ABSTRACT

Culture is a hotly debated and contested construct, evidenced by the existence and content of this handbook. The importation of this term into legal scholarship is fraught with unfortunate confusion. The meaning of the word “culture” alone is unstable, theoretically and empirically; adding “legal” to “culture” only exacerbates the conceptual tumult. Some confusion derives from intermingling two meanings of culture. One meaning names a particular world of beliefs and practices associated with a specific group. The second meaning is analytic rather than empirical, referring to the outcome of social analysis-an abstracted system of symbols and meanings, both the product and context of social action.
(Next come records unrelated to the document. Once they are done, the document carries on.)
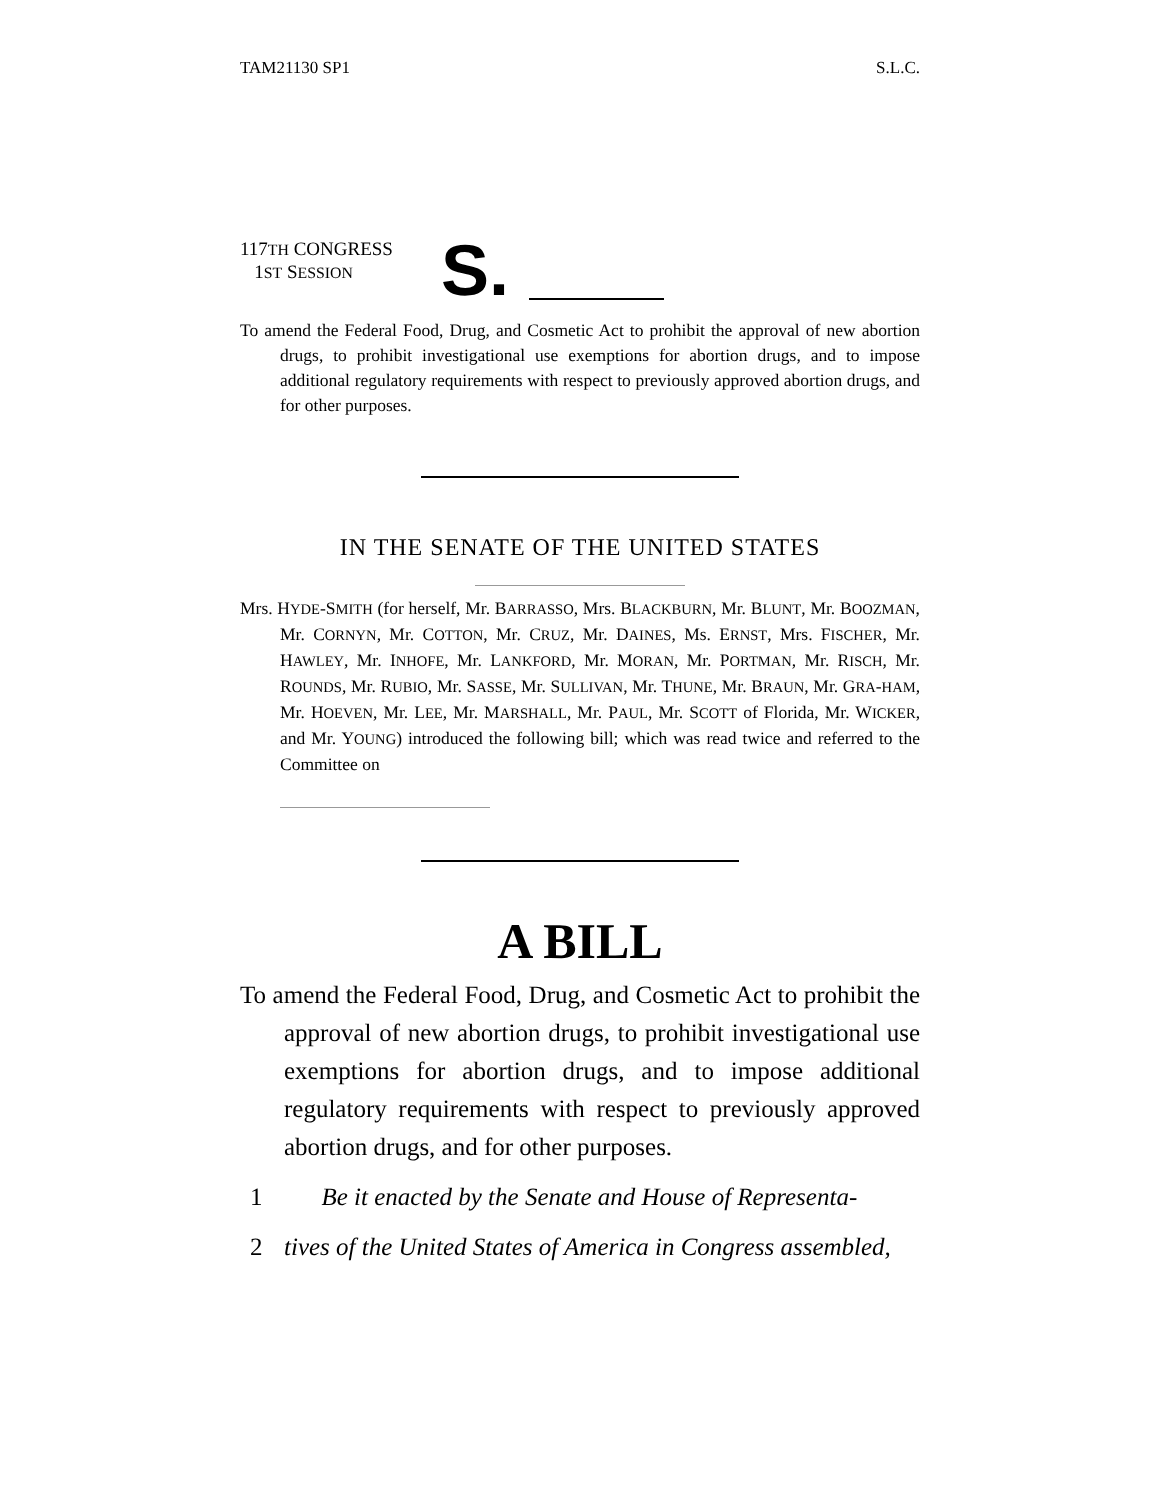TAM21130 SP1 S.L.C.
117TH CONGRESS
1ST SESSION
S.
To amend the Federal Food, Drug, and Cosmetic Act to prohibit the approval of new abortion drugs, to prohibit investigational use exemptions for abortion drugs, and to impose additional regulatory requirements with respect to previously approved abortion drugs, and for other purposes.
IN THE SENATE OF THE UNITED STATES
Mrs. HYDE-SMITH (for herself, Mr. BARRASSO, Mrs. BLACKBURN, Mr. BLUNT, Mr. BOOZMAN, Mr. CORNYN, Mr. COTTON, Mr. CRUZ, Mr. DAINES, Ms. ERNST, Mrs. FISCHER, Mr. HAWLEY, Mr. INHOFE, Mr. LANKFORD, Mr. MORAN, Mr. PORTMAN, Mr. RISCH, Mr. ROUNDS, Mr. RUBIO, Mr. SASSE, Mr. SULLIVAN, Mr. THUNE, Mr. BRAUN, Mr. GRA-HAM, Mr. HOEVEN, Mr. LEE, Mr. MARSHALL, Mr. PAUL, Mr. SCOTT of Florida, Mr. WICKER, and Mr. YOUNG) introduced the following bill; which was read twice and referred to the Committee on
A BILL
To amend the Federal Food, Drug, and Cosmetic Act to prohibit the approval of new abortion drugs, to prohibit investigational use exemptions for abortion drugs, and to impose additional regulatory requirements with respect to previously approved abortion drugs, and for other purposes.
1 Be it enacted by the Senate and House of Representa-
2 tives of the United States of America in Congress assembled,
In the former use, referring to the distinctive customs, opinions, and practices of a particular group or society, the term is often used in the plural, as in the legal cultures of Japan and China, or in reference to African or Latin cultures. In the latter analytic sense, the word is used in the singular, as in legal culture, or the culture of academia. Since the cultural turn of the 1980s, use of the word culture has proliferated so much

that the historic confusion has infested scholarship in almost every field of inquiry where it is invoked. In addition to the thousands of journal articles, one can find hundreds of books with “law” and “culture” or “legal culture” in the title. Some of these call for cultural study of law as if it had not been going on for decades; others entitle collections of diverse essays under a general rubric of law and culture; yet others do treat culture as a serious theoretical concept (e.g. Benton 2002; Bracey 2006; Rosen 2006). The unprecedented and rapidly proliferating use of the concept has unfortunately exacerbated the traditionally unruly discourse. In this essay, I hope to offer helpful clarification, distinguish alternative uses, and provide a short lexicon to some of the concepts of legal culture’s progeny in legal scholarship-legal ideology, legal consciousness, legality, and cultures of legality.